Hotel Inferno (2013)
6/10
Innovative indie horrorcore with serious style and vision
21 February 2020
Hotel Inferno has massive faults, let's not kid ourselves. It's get terrible foley work, audio dubbing, abysmal dialogue, overacted death sequences, satirical levels of gore (which combined with the overacted death/combat sequences creates an extreme sense of low-budget campy shlock) and pacing that could have been drastically improved with improved editing. But for all of it's flaws, Hotel Inferno is a hell of a horror film that shows glimpses of what it could have been were it put in more capable hands and with a better budget.

Hotel Inferno is like a cross between Hardcore Henry, Doom/Painkiller, Smokin' Aces (but in reverse (imagine it as Buddy Israel trying to escape from the penthouse and going through the hotel floor by floor engaging in CQC with the hitters contracted to kill him, instead of the hitters trying to infiltrate the hotel floor by floor to make it to the top to kill Buddy Israel)), Dante's Inferno, Grotesque, and the Japanese Guinea Pig/American Guinea Pig series.

There's an absurd amount of blood, gore, viscera and violence. Much of the violence is very obviously digitally edited, but there's also a bucket load of practical FX which are actually quite impressive compared to a lot of the type of ridiculous stuff you often find in most 'transgressive' cinema movies like Visceral, ReGOREgitated Sacrifice, Serbian Film, August Underground,Todesking, Schramm, Necromantik, Begotten, films by Marian Dora, et al. etcetera etcetera. Unlike those previous movies though, Hotel Inferno has a very video game-like presentation, execution, and narrative.
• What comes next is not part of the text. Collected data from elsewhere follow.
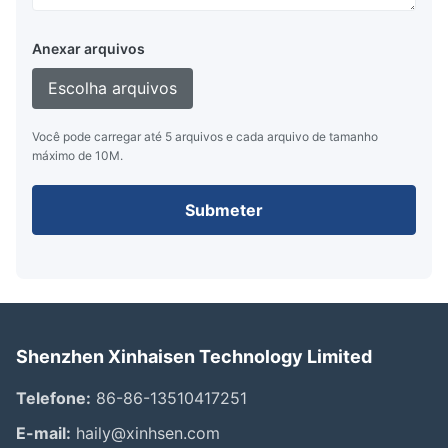
Anexar arquivos
Escolha arquivos
Você pode carregar até 5 arquivos e cada arquivo de tamanho
máximo de 10M.
Submeter
Shenzhen Xinhaisen Technology Limited
Telefone:
86-86-13510417251
E-mail:
haily@xinhsen.com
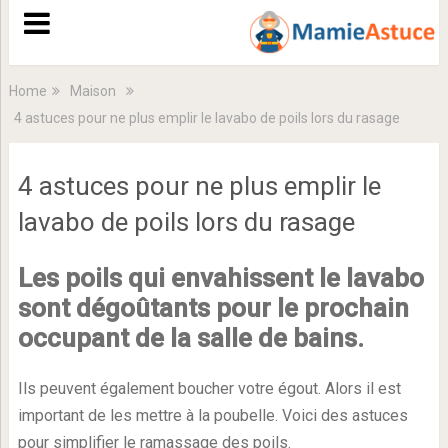
Home
Maison
4 astuces pour ne plus emplir le lavabo de poils lors du rasage
4 astuces pour ne plus emplir le
lavabo de poils lors du rasage
Les poils qui envahissent le lavabo
sont dégoûtants pour le prochain
occupant de la salle de bains.
Ils peuvent également boucher votre égout. Alors il est
important de les mettre à la poubelle. Voici des astuces
pour simplifier le ramassage des poils.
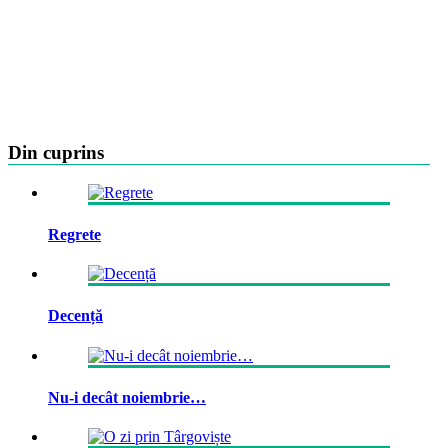
Din cuprins
Regrete
Decență
Nu-i decât noiembrie…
It's all done entirely in the first person like Doom, Painkiller, Agony or even the Outlast games, and much like those various titles it's about a person engaging hordes of hitmen/grunts/demonic entities/zombies/monsters/eldritch terrors and trying to survive them as said person makes their way out of the hotel they find themselves trapped in after a contract doesn't go at all as initially planned.

Despite the poor dialogue and bad accents, Hotel Inferno is an addictive watch because it shows a lot of great potential and much of the gore and effects are definitely adequate enough to sate any true gorehound's cinematic bloodlust. This is the type of bloodfest you invite your friends to watch with you, and unlike films like Visceral or Serbian Film where there's aberrant sexual behavior involved, you don't have to feel weird or awkward at what you're watching around other people. There's an excellent shotgun sequence at the 50-51 minute mark of the movie as well as a lore/exposition monologue in the 'Room of Flies' shortly after at the ~53 minute mark that are two of the most memorable parts of the film and will definitely have you and your peeps talking about them long after the movie is over.

6/10, looking forward to the sequel and honestly I'd like to see this same movie done by a studio with a bigger budget and a better script. It's definitely aching for that Triple AAA high-dollar indie treatment, and in the right hands this could be horrorcore's answer to everything Hardcore Henry failed to deliver (as dope as Hardcore Henry may be, i think most of us wish it was a tad more 'hardcore' and would live up to its titular adjective).